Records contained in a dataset
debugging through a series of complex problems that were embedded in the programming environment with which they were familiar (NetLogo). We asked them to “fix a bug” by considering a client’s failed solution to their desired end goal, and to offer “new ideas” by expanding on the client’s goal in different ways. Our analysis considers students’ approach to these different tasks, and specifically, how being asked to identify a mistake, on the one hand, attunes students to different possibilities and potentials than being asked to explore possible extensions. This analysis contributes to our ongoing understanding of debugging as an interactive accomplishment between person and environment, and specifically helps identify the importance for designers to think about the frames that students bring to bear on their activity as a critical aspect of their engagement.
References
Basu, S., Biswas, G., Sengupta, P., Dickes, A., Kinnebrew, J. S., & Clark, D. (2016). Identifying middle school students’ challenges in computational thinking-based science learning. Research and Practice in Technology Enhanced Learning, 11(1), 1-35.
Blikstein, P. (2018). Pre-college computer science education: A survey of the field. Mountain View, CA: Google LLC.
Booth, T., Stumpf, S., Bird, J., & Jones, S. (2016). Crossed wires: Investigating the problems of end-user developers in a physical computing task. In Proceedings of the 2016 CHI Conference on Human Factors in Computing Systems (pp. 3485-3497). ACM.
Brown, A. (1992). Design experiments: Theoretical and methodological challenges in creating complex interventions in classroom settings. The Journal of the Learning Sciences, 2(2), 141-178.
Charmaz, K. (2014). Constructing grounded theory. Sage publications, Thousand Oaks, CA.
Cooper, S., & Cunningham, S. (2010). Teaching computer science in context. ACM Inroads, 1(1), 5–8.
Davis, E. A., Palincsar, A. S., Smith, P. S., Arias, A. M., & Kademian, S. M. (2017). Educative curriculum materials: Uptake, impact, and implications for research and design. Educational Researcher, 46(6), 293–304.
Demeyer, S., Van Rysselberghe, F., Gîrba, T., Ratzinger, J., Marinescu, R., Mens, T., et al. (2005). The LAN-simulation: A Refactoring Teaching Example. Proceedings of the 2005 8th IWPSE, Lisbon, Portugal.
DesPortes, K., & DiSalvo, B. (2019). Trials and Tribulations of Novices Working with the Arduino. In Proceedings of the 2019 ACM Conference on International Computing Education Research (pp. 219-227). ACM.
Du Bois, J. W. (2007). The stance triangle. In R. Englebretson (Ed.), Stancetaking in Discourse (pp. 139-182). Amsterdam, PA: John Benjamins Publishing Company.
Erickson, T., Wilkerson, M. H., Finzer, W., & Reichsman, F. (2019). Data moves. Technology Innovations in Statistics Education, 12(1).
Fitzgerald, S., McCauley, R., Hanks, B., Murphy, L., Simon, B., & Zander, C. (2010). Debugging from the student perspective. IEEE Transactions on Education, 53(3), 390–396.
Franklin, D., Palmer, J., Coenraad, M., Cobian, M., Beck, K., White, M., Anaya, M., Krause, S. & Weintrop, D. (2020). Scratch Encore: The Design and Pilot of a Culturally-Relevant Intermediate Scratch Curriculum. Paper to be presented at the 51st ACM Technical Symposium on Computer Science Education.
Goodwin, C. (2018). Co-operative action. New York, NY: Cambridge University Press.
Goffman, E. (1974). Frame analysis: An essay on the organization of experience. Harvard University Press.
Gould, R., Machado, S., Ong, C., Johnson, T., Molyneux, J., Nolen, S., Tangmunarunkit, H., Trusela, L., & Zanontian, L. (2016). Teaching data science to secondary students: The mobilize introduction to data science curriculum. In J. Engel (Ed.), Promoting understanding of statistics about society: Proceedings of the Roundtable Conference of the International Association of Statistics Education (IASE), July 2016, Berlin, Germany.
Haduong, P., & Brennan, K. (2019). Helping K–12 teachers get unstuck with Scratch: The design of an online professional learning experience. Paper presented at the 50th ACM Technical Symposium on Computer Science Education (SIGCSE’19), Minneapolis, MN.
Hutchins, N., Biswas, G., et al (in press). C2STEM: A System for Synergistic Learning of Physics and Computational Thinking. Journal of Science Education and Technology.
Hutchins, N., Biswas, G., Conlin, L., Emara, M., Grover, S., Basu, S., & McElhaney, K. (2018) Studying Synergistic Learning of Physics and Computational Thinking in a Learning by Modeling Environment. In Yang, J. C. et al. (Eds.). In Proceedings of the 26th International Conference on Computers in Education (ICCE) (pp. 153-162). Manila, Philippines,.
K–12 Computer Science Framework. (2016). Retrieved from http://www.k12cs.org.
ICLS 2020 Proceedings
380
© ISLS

▶ [Exercise instructions]: Restate the data word for word. Begin at its first line, end at the line that contains "Brown, A. (1992).", and include both.

▶ [Task answer]:
debugging through a series of complex problems that were embedded in the programming environment with which they were familiar (NetLogo). We asked them to “fix a bug” by considering a client’s failed solution to their desired end goal, and to offer “new ideas” by expanding on the client’s goal in different ways. Our analysis considers students’ approach to these different tasks, and specifically, how being asked to identify a mistake, on the one hand, attunes students to different possibilities and potentials than being asked to explore possible extensions. This analysis contributes to our ongoing understanding of debugging as an interactive accomplishment between person and environment, and specifically helps identify the importance for designers to think about the frames that students bring to bear on their activity as a critical aspect of their engagement.
References
Basu, S., Biswas, G., Sengupta, P., Dickes, A., Kinnebrew, J. S., & Clark, D. (2016). Identifying middle school students’ challenges in computational thinking-based science learning. Research and Practice in Technology Enhanced Learning, 11(1), 1-35.
Blikstein, P. (2018). Pre-college computer science education: A survey of the field. Mountain View, CA: Google LLC.
Booth, T., Stumpf, S., Bird, J., & Jones, S. (2016). Crossed wires: Investigating the problems of end-user developers in a physical computing task. In Proceedings of the 2016 CHI Conference on Human Factors in Computing Systems (pp. 3485-3497). ACM.
Brown, A. (1992). Design experiments: Theoretical and methodological challenges in creating complex interventions in classroom settings. The Journal of the Learning Sciences, 2(2), 141-178.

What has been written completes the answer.